* READING PASSAGE *
• October 2nd 2010, 01:56 AM
lutesium
I have two questions!
I request you to give me detailed solutions for the two!!!

Thank you in advance!!!

Attachment 19155
• October 2nd 2010, 02:00 AM
Educated
Why do you want us to give you detailed solutions to them? Have you attempted them yourself? Can you show us some of your working?

If you want to learn how to solve them or you are stuck at solving them, that's fine, we'll help you. We'll help you in understanding it or get past whatever you are stuck on.
But we cannot just give you full detailed solutions for whatever other reason you might have, and that includes homework.
• October 2nd 2010, 06:19 AM
Soroban
Hello, lutesium!

Quote:

$\displaystyle \text{Evaluate: }\;S \;=\;\sum^n_{k=1}\ln\left(1 + \frac{1}{k}\right)$

$\displaystyle S \;=\;\ln\left(1 + \frac{1}{1}\right) + \ln\left(1 + \frac{1}{2}\right) + \ln\left(1 + \frac{1}{3}\right) + \ln\left(1 + \frac{1}{4}\right) + \hdots + \ln\left(1 + \frac{1}{n}\right)$

. . $\displaystyle =\;\ln(2) + \ln\left(\frac{3}{2}\right) + \ln\left(\frac{4}{3}\right) + \ln\left(\frac{5}{4}\right) + \hdots + \ln\left(\frac{n+1}{n}\right)$

. . $\displaystyle =\;\ln\left(2\cdot\frac{3}{2}\cdot\frac{4}{3}\cdot \frac{5}{4}\:\cdots\;\frac{n+1}{n}\right)$

. . $\displaystyle =\;\ln\left(\frac{\rlap{/}2}{1}\cdot\frac{\rlap{/}3}{\rlap{/}2}\cdot\frac{\rlap{/}4}{\rlap{/}3}\cdot\frac{\rlap{/}5}{\rlap{/}4}\:\cdots\;\frac{n+1}{\rlap{/}n}\right)$

. . $=\;\ln(n+1)$
• October 2nd 2010, 09:09 AM
Prove It
$e^{-x} + 1 = 0$

$e^{-x} = -1$

$-x = \log{(-1)}$

$-x = \ln{|-1|} + i\arg{(-1)}$

$-x = \ln{1} + i\pi$

$-x = 0 + i\pi$

$-x = i\pi$

$x = -i\pi$.

* INSTRUCTION 1 *
In the records, switch "semicircle" to "half-disc" throughout the stretch from the line that contains "green semicircle: rotated" through the line that contains "black arrow: moved 4 px left, 2 px up", keeping everything else unchanged. Give only those lines, and leave the pictures out of your answer.

* EXTRACTED ENTRIES *
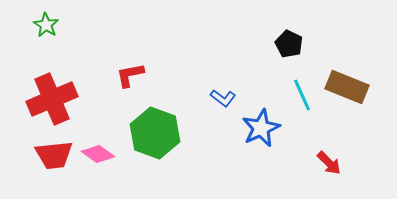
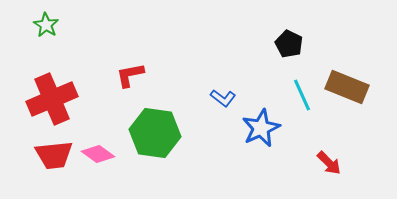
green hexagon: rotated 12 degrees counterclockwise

* * *

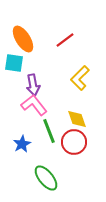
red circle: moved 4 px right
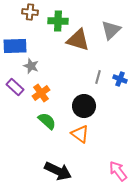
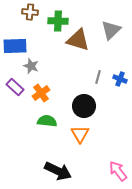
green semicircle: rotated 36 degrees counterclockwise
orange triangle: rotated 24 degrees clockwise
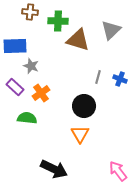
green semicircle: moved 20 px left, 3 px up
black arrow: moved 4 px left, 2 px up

* INSTRUCTION 2 *
Duplicate the stretch of the forum thread from "Thank you in" through "that includes homework." word for word.

* PROBLEM SOLUTION 1 *
green half-disc: rotated 36 degrees counterclockwise
orange triangle: rotated 24 degrees clockwise
green half-disc: moved 20 px left, 3 px up
black arrow: moved 4 px left, 2 px up

* PROBLEM SOLUTION 2 *
Thank you in advance!!!

Attachment 19155
• October 2nd 2010, 02:00 AM
Educated
Why do you want us to give you detailed solutions to them? Have you attempted them yourself? Can you show us some of your working?

If you want to learn how to solve them or you are stuck at solving them, that's fine, we'll help you. We'll help you in understanding it or get past whatever you are stuck on.
But we cannot just give you full detailed solutions for whatever other reason you might have, and that includes homework.